Since lithium only has one occupied valence orbital, only one bonding and one antibonding orbital are possible. Furthermore, the electrons in orbitals on F that cannot bond with Li are left on F as lone pairs. As you can see, the electrons in the Li-F s bond are quite close in energy to fluorine's 2p orbitals. Then the bonding orbital is primarily composed of a fluorine 2p orbital, so the M.O. diagram predicts that the bond should be polarized toward fluorine--exactly what is found by measuring the bond dipole. Such an extreme polarization of electron density towards fluorine represents a transfer of an electron from lithium to fluorine and the creation of an ionic compound.

The construction of other heteronuclear diatomic orbital correlation diagrams follows exactly the same principles as those we employed for LiF. To see more examples of such diagrams, consult your favorite chemistry textbook.

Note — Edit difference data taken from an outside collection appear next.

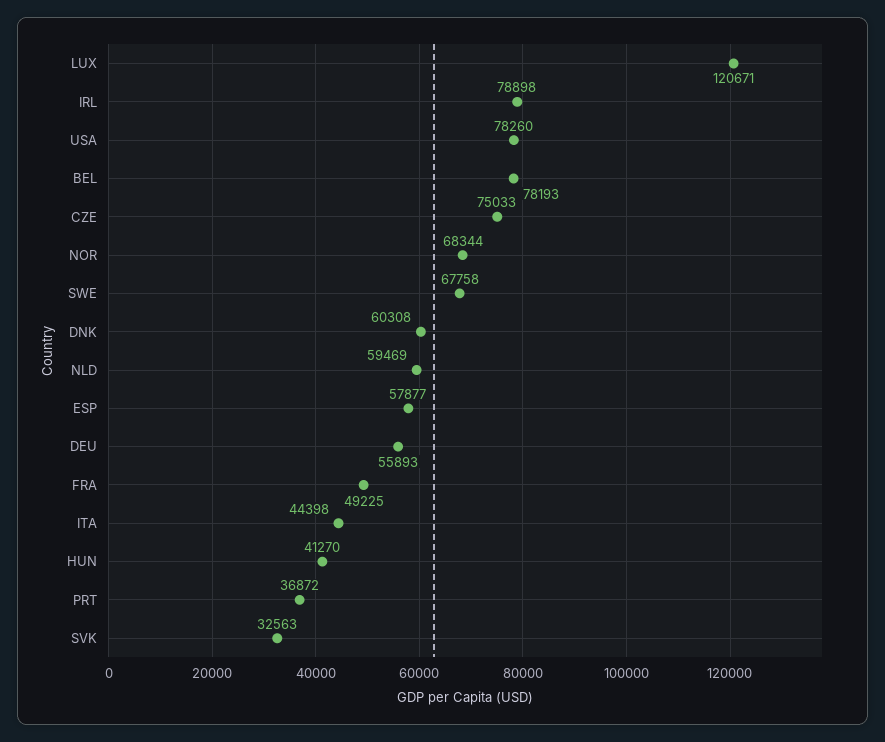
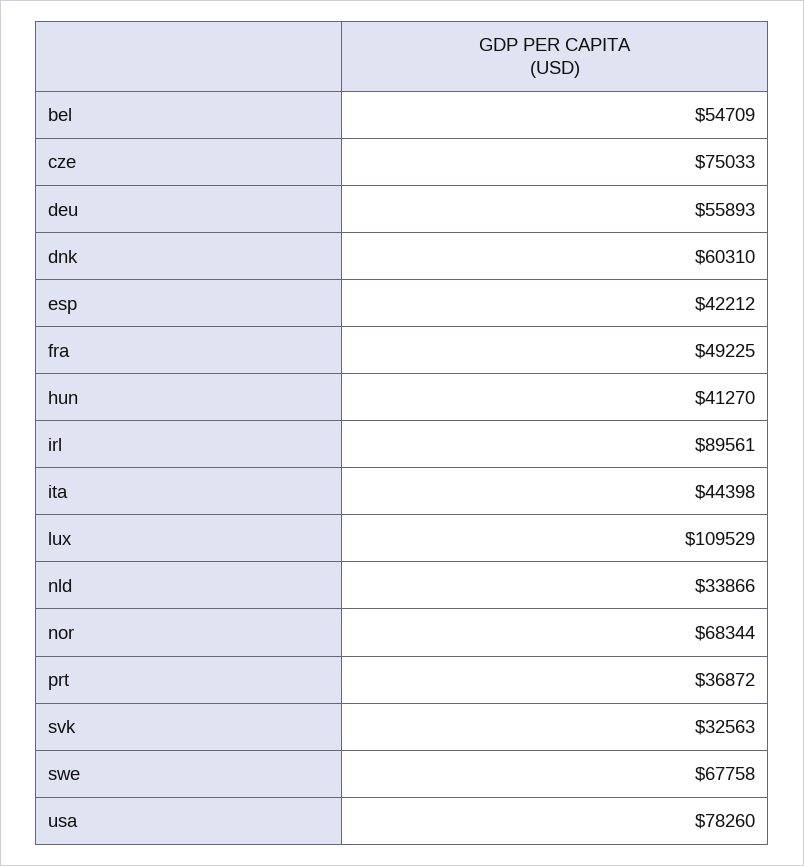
  {
-   "LUX": 120671,
+   "LUX": 109529,
-   "IRL": 78898,
+   "IRL": 89561,
    "USA": 78260,
-   "BEL": 78193,
+   "BEL": 54709,
    "CZE": 75033,
    "NOR": 68344,
    "SWE": 67758,
-   "DNK": 60308,
+   "DNK": 60310,
-   "NLD": 59469,
+   "NLD": 33866,
-   "ESP": 57877,
+   "ESP": 42212,
    "DEU": 55893,
    "FRA": 49225,
    "ITA": 44398,
    "HUN": 41270,
    "PRT": 36872,
    "SVK": 32563
  }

As you can imagine, to describe the bonding in polyatomic molecules, we would need a molecular orbital diagram with more than two dimensions so we could describe the bonds both between the central atom and each terminal atom and between the terminal atoms themselves. Such diagrams are impractically difficult to draw or require complex methods to collapse such multidimensional figures into two dimensions. Instead we will describe a simple yet powerful method to describe the bonding in polyatomic molecules called hybridization. By adding together certain atomic orbitals, we can produce a set of hybridized atomic orbitals that have the correct shape and directionality to account for the known bond angles in polyatomic molecules. Hybrid orbitals describe the bonding in polyatomic molecules one bond at a time.

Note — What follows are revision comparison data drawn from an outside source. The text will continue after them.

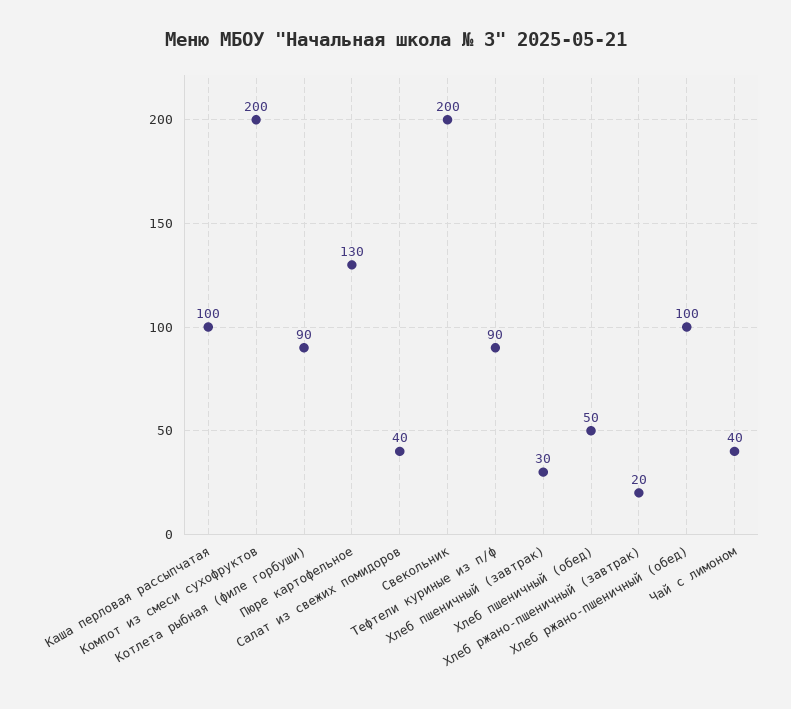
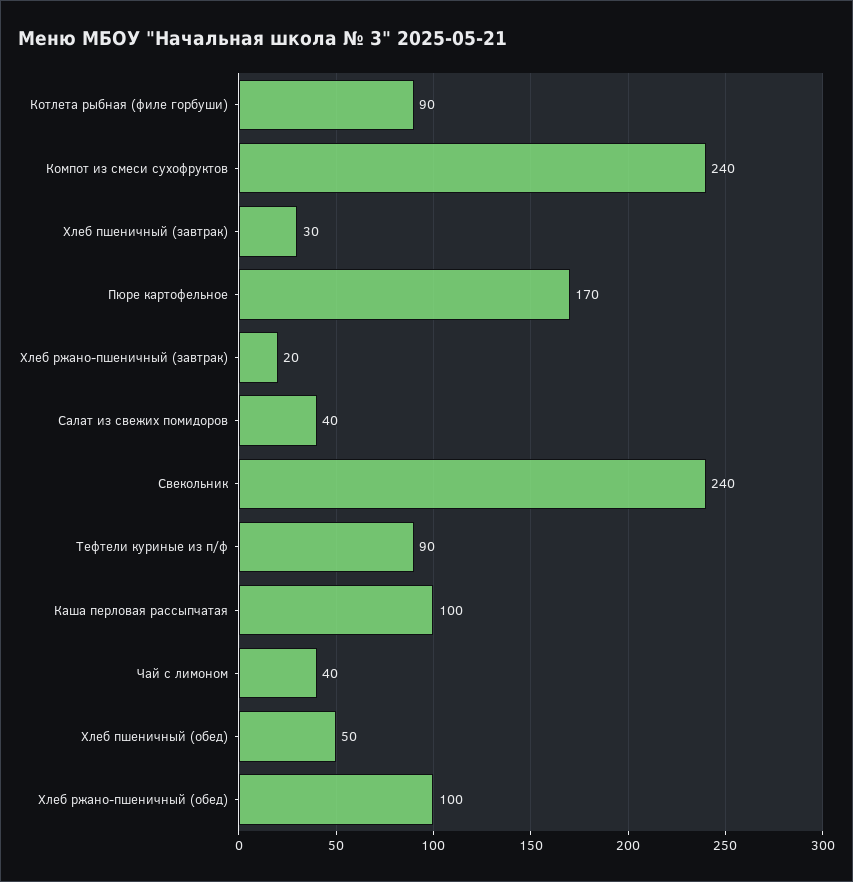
  {
    "Каша перловая рассыпчатая": 100,
-   "Компот из смеси сухофруктов": 200,
+   "Компот из смеси сухофруктов": 240,
    "Котлета рыбная (филе горбуши)": 90,
-   "Пюре картофельное": 130,
+   "Пюре картофельное": 170,
    "Салат из свежих помидоров": 40,
-   "Свекольник": 200,
+   "Свекольник": 240,
    "Тефтели куриные из п/ф": 90,
    "Хлеб пшеничный (завтрак)": 30,
    "Хлеб пшеничный (обед)": 50,
    "Хлеб ржано-пшеничный (завтрак)": 20,
    "Хлеб ржано-пшеничный (обед)": 100,
    "Чай с лимоном": 40
  }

From the geometry of the molecules, as predicted by VSEPR, we can
deduce the hybridization
of the central atom. Linear molecules are sp hybridized. Each hybrid orbital
is composed of a combination of an s and a p orbital on the central atom. The
other
geometries are produced by the
proper mixture of atomic orbitals. Molecules based on a triangle are
sp^{2} hybridized.
Tetrahedrally based molecules are sp^{3} hybridized. Trigonal
bipyramidally based
molecules are dsp^{3} hybridized. Octahedrally based molecules are
d^{2}sp^{3} hybridized.

To illustrate how hybrid orbitals are used to describe the bonding in
polyatomic molecules, we will
examine the bonds that form water, H_{2}O. Water is
AB_{2}e_{2},
therefore, its geometry is based on a tetrahedron, and it is
sp^{3} hybridized. Two
sp^{3} hybrid orbitals on oxygen with one electron each can form a
bond with the singly
occupied 1s orbitals on the hydrogen atoms. The remaining two
sp^{3} hybrid orbitals on
oxygen each have two electrons in them and are, therefore, lone pairs. A
model of the bonding in
water is shown in :

Figure %: The bonding in water

To produce hybrid bonding descriptions of any compound, first decide what is the hybridization of the central atom based on its geometry. Next, form bonds between the hybrid or atomic orbitals on terminal atoms and the central atom. Finally, check to make sure that your bonding description agrees with the Lewis structure in the number of bonds formed and the number of lone pairs.